- _Work instructions_
Transcribe the data underneath exactly. No images belong in your version.

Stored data
------------------------------------------------------------------------

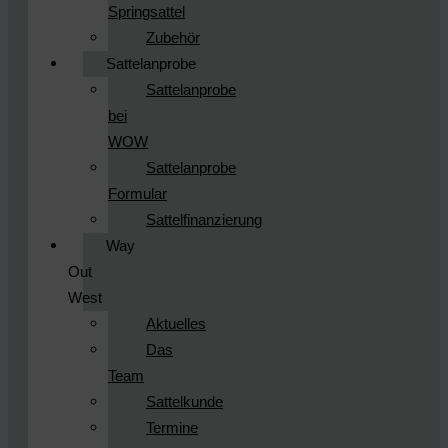
Springsattel
Zubehör
Sattelanprobe
Sattelanprobe
bei
WOW
Sattelanprobe
Formular
Sattelfinanzierung
Way
Out
West
Aktuelles
Das
Team
Sattelkunde
Termine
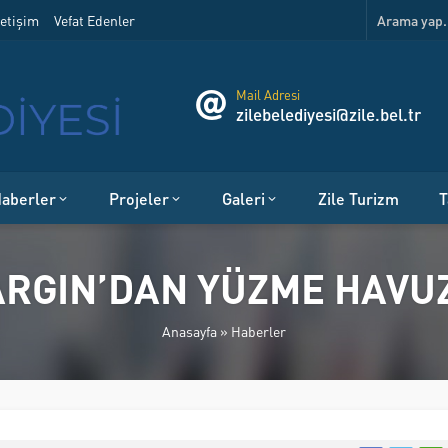
etişim
Vefat Edenler
Mail Adresi
zilebelediyesi@zile.bel.tr
aberler
Projeler
Galeri
Zile Turizm
T
RGIN’DAN YÜZME HAVU
Anasayfa
»
Haberler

------------------------------------------------------------------------

- _Exercise answer_
Springsattel
Zubehör
Sattelanprobe
Sattelanprobe
bei
WOW
Sattelanprobe
Formular
Sattelfinanzierung
Way
Out
West
Aktuelles
Das
Team
Sattelkunde
Termine
etişim
Vefat Edenler
Mail Adresi
zilebelediyesi@zile.bel.tr
aberler
Projeler
Galeri
Zile Turizm
T
RGIN’DAN YÜZME HAVU
Anasayfa
»
Haberler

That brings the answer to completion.